Noch in unserem eigenen Hof stellten wir jedoch bei der Abfahrt fest, dass ein ganz grässlicher Piepton durch die Lautsprecher tönte. Das war nicht nur für Niklas unerträglich, sondern auch für uns. Nach einigem Herumprobieren war klar, dass wir doch noch beim Händler vorbeifahren mussten, um das abstellen zu lassen. Das klappte zum Glück auch und wir konnten getrost gen Norden rollen. Allerdings anfangs noch mit einigen skeptischen Blicken von Niklas in Richtung Lautsprecher – man kann ja nie wissen, was sich dieses Teil noch an blöden Tönen ausdenkt!

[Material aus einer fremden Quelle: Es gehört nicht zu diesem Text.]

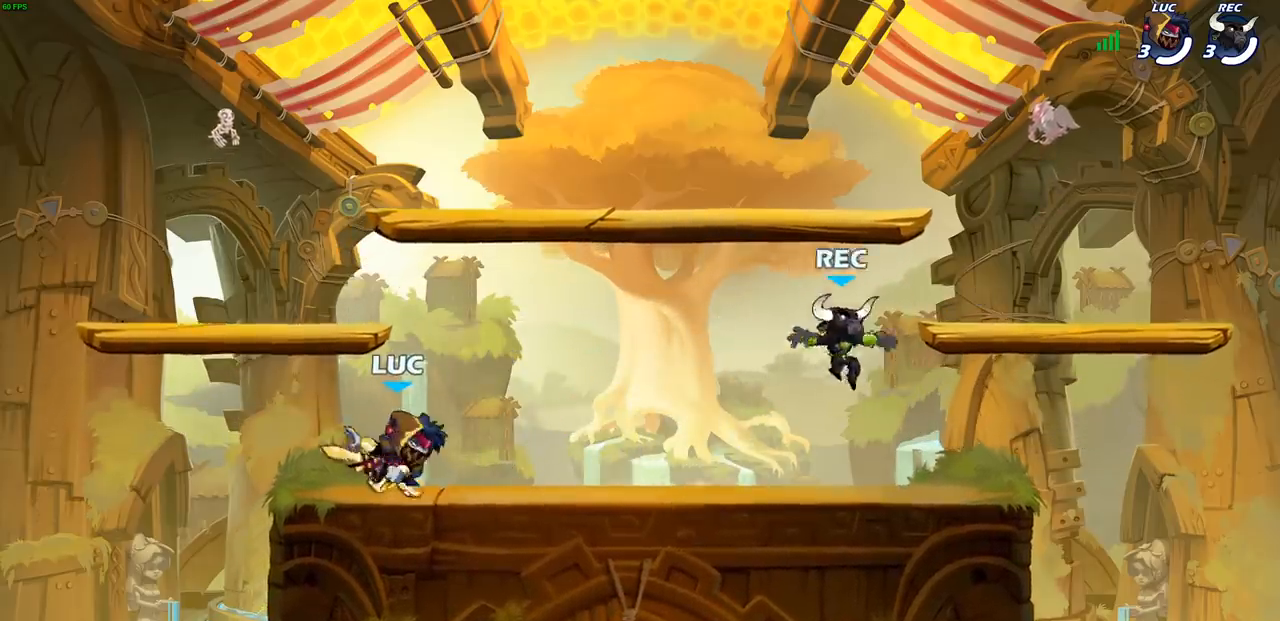
{"buttons": [], "left_stick": "right", "events": [[33, "left_stick", "right"], [133, "left_stick", "up-left"], [200, "left_stick", "right"], [267, "left_stick", "up-left"], [350, "left_stick", "right"], [417, "left_stick", "up-left"], [500, "left_stick", "right"]]}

Die erste Nacht verbrachten wir in Dänemark auf einem Stellplatz unter einer Brücke in Gesellschaft weiterer Womos – eine bewährte Anlaufstelle für uns schon seit einigen Jahren.
Um halb sechs war die Nacht allerdings schon wieder zu Ende, Niklas wollte weiter und so rollten wir nach einem kurzen Frühstück in Richtung Schweden und weiter an der Westküste entlang nach Norwegen. Südlich von Oslo schwenkten wir nach Westen und näherten uns endlich einsameren Gegenden, wie wir sie lieben.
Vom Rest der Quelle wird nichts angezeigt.